Scene: On Monaro.
Dramatis Personae
Shock-headed blackfellow,
Boy, (on a pony).
Snowflakes are falling
Gentle and slow.
Youngster says, “Frying Pan,
What makes it snow?”
Frying Pan, confident,
makes the reply–
“Shake ‘im big flour bag
Up in the sky!”
“What! When there’s miles of it?
Surely that’s brag.
Who is there strong enough
Shake such a bag?”
“What parson tellin’ you,
Ole Mr Dodd,
Tell you in Sunday School?
Big pfeller God!
Him drive ‘im bullock dray,
Then thunder go;
Him shake ‘im flour bag–
Tumble down snow!”
(A.B. Patterson)
Even when the above was written, there was an emerging awareness of the sophistication of aboriginal theology, though there were few white Australians ever admitted to its secrets. Even so, it pleased Patterson’s audience to read of this simple and ignorant “shock headed blackfellow.”
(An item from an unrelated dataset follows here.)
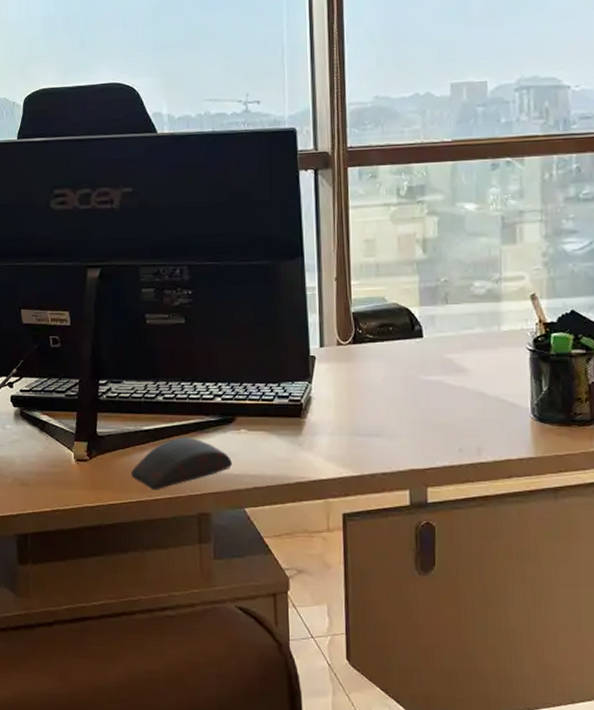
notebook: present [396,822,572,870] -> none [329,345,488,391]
I preface these notes with the poem because in a number of ways I relate to Frying Pan. I am setting out to forge a systematic personal theology and I am arrogant enough to attempt it without formal training, or even an understanding of what many fine intellects and spirits have achieved before me.
What is more, I am writing of my own spiritual experience. I am writing about phenomena that are personal and real to me. It seems to me pointless to speculate on matters that I cannot yet relate to my own experience. Like the notional Frying Pan, the limits of my experience will be obvious.